Industrial test automation started from hardware, where it was embedded into its operation mode. The process was quite similar to what we use in unit tests, in well-designed and properly managed software, except that this diagnostic-level testing was built into a live system as a required step prior to launch. The next evolution of test automation gave birth to toolkits, such as Rational Robot and Mercury QTP, and during that time, the predominate focus of testing was on the UI level. New testing COTS vendors began to emerge with better and more user-friendly functionality, which resulted in market fragmentation and many unmet expectations about automation. Over the last 10 years, emerging hi-tech software companies began to understand that the only way to build sustainable automation, while producing their software quickly, was to build it in parallel with their products and share the same technology stack as the product itself. With the growth of Java and open source, many developers and automation engineers turned to building custom harnesses from scratch by combining various open source or freeware libraries.
"The adoption of cognitive computing and machine learning will bring even greater opportunities to testing and deployment automation"
Today, the industry has entered a paradigm shift with a new breed of cloud-based and continuously released products. The process of building software, the infrastructure in which it resides, and the product itself are so cohesive that we consider them as one indivisible asset. As such, testing is now both a process driver and part of the product assets, where we have to mobilize a full-scale quality engineering practice. Ironically, looking back at where we began– with testing and diagnostics built directly into operating firmware – we are now experiencing a similar shift in the engineering of modern software. By embedding automation into the product and stretching it across the entire product lifecycle, we add a shift-right component to production software support, such as user feedback, production analytics, diagnostics, and self-tests, in addition to shift-left testing during active product development. The emergence of continuous testing and the role of a Software Engineer in Test (SET), however, began in 2008, but it describes the approach as displacing manual testers and introducing a new role called Software Development Engineer in Test (SDET), pioneered by Microsoft and then adapted by Google as the SET role. However, the modern cloud-based implementations that demand a continuous testing process work better with the SET approach.

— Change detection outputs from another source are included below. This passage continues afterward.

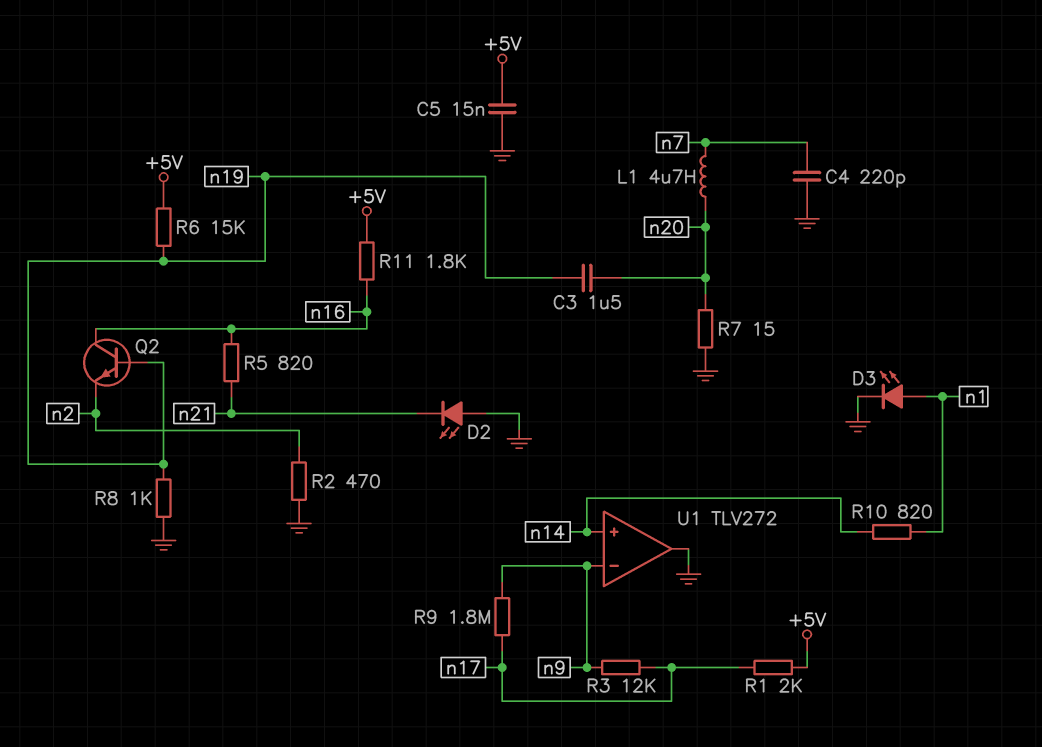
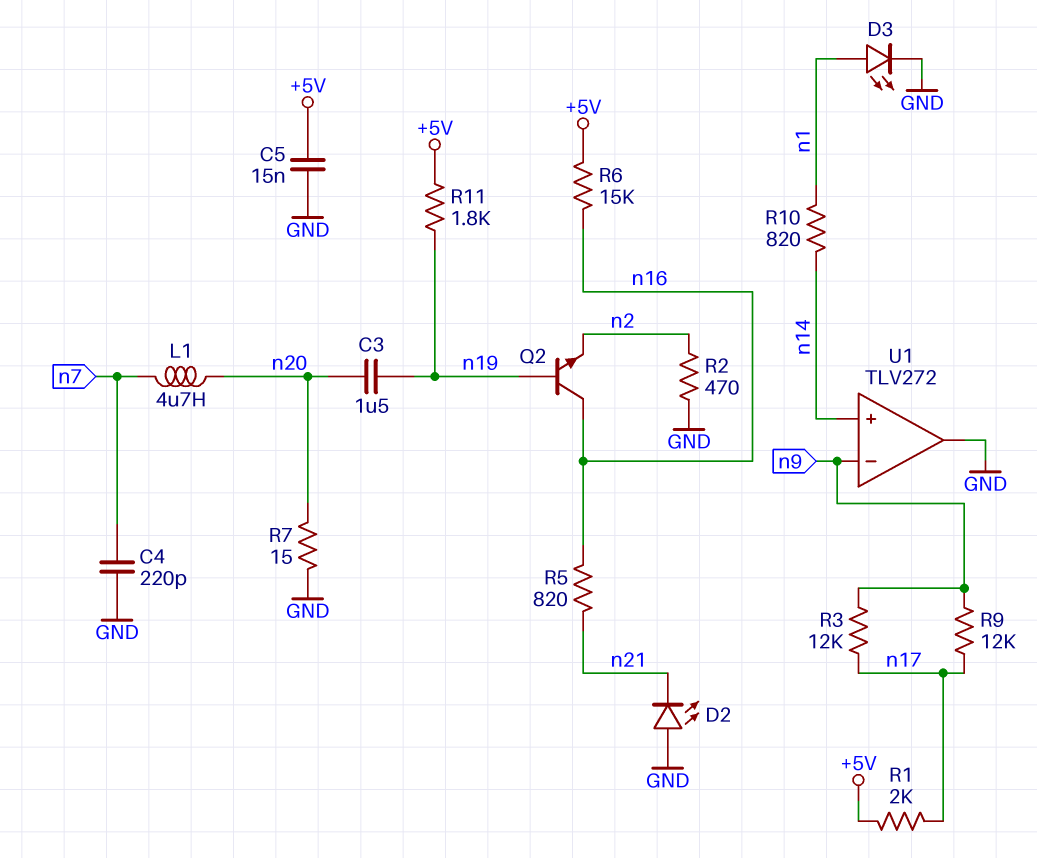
R6: 15k (+5V, n19) -> 15k (+5V, n16)
R8: 1k (GND, n19) -> none
R9: 1.8M (n9, n17) -> 12k (n9, n17)
R11: 1.8k (+5V, n16) -> 1.8k (+5V, n19)

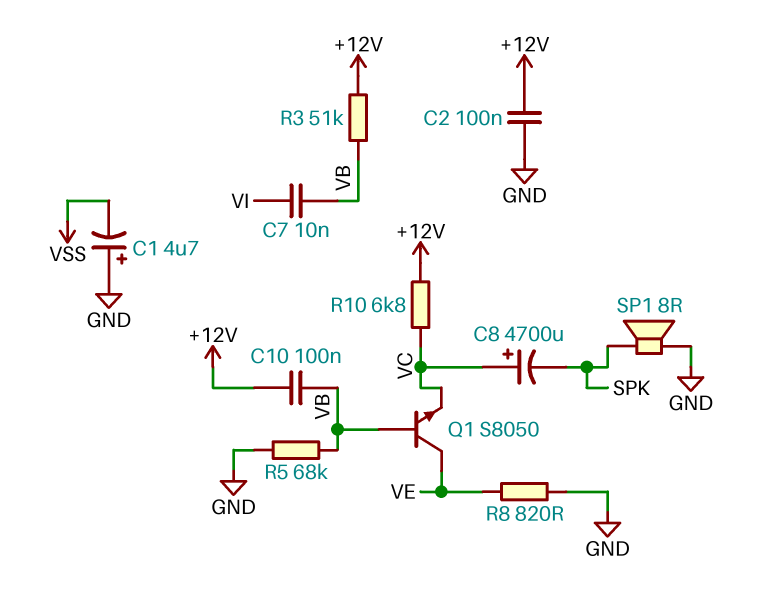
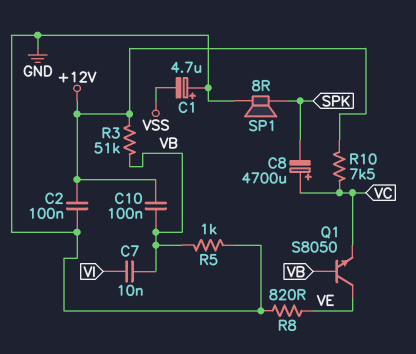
R5: 68k (GND, VB) -> 1k (GND, VB)
R10: 6.8k (+12V, VC) -> 7.5k (+12V, VC)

The role of an SET entails building a robust testing process into the product by offering full stack quality engineering skills that, in addition to traditional test automation, bring some hybrid functions such as:
• Co-engineering and co-managing with Dev leads and architects on coding best practices, conventions, and code coverage traceability, along with the rules for both dynamic and static code analysis; the SET role also brings technological integrity between developers and test automation engineers by ensuring that these engineering practices are aligned and used accordingly
• Leveraging past data and real-time analytics to build user-centric test data and challenging product usage scenarios
• Using general-purpose (such as AWS) and specialized cloud (such as mobile cloud, Selenium-in-cloud) capabilities to build complex execution strategies across various browsers, devices, locations, mobile carriers, and contexts of use, in order to maximize integration and compatibility test coverage
• Promoting and incorporating the shift-left definition of “done” and the SDLC process by helping teams establish right product testability from both the process (how the product owner defines user stories and acceptance criteria) and the technology perspective (how underlying product architecture accommodates testing and integration)

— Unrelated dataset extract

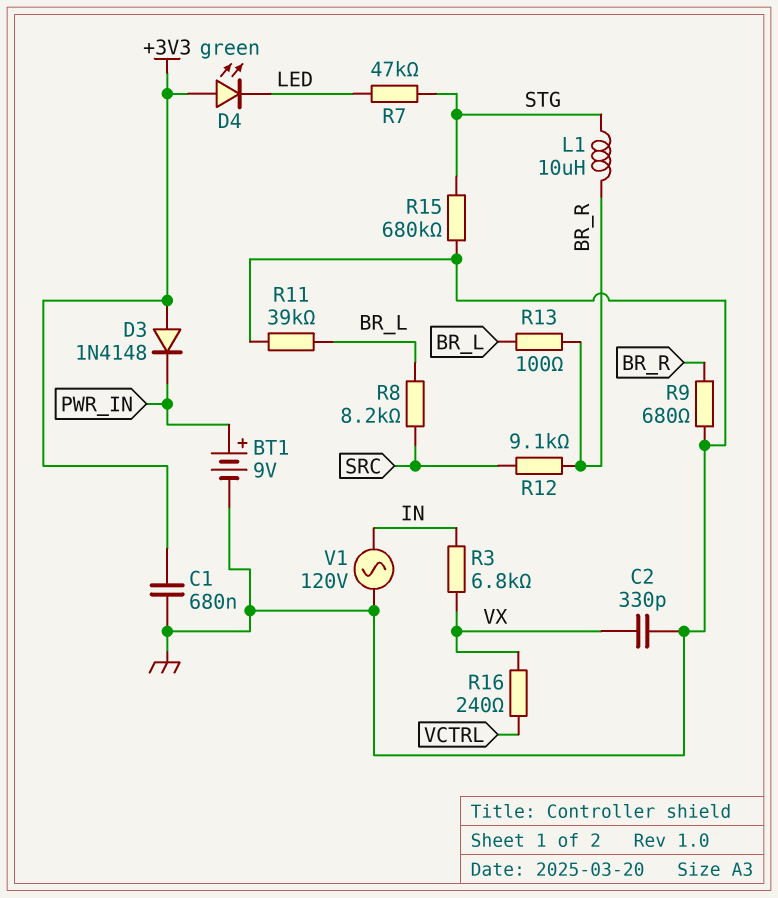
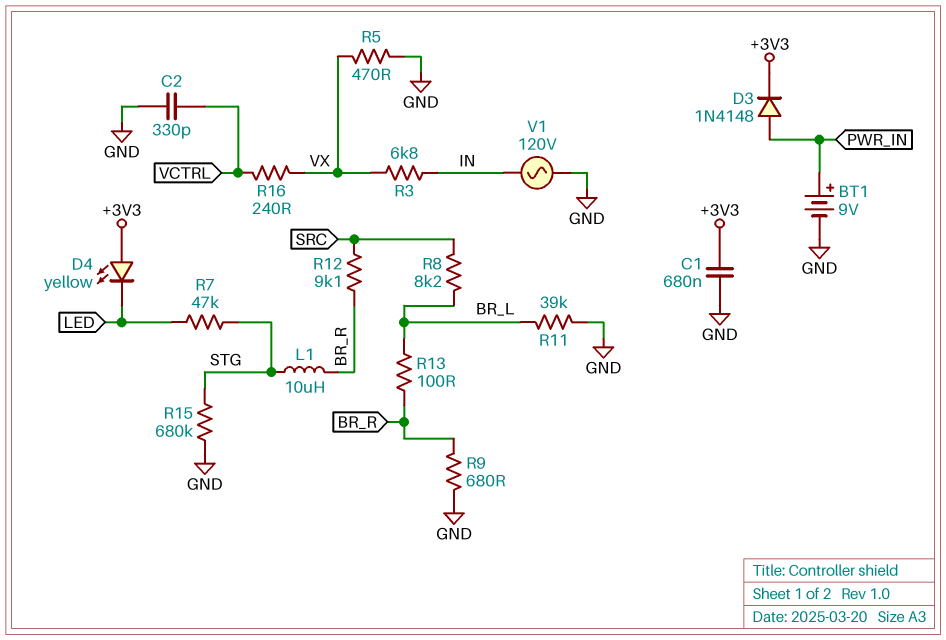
C2: 330pF (GND, VX) -> 330pF (GND, VCTRL)
D3: diode 1N4148 (A +3V3, K PWR_IN) -> diode 1N4148 (A PWR_IN, K +3V3)
D4: LED green (A +3V3, K LED) -> LED yellow (A +3V3, K LED)
R5: none -> 470 (GND, VX)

• Assisting and coordinating with DevOps engineers on building CI pipelines and automatic quality gates with clear reporting, in order to achieve a continuous delivery process
• Constantly finding and coordinating optimal equilibrium of test coverage pyramid among unit, service, UI/UX, and end-to-end integration testing levels; in addition, by leveraging the power of established traceability, SETs help to build efficient test execution suites based on potential impact/probability, as opposed to full regression execution every time
• Harnessing performance and reliability testing tools which are ultimately incorporated into the CI process
• Building a quality engineering culture across the entire product lifecycle from product conceptualization to ongoing live product support to have full traceability from high-level product definitions to individual lines of source code
Practically speaking, digital businesses will require faster reaction to user expectations and market competition. SETs will be key in building highly adaptive, always-on testing machines. Furthermore, the adoption of cognitive computing and machine learning will bring even greater opportunities to testing and deployment automation. With that shift, the industry will likely move to the next evolution of testing automation, where high-end engineers with “quality first” mindsets will implement a testing-for-quality process.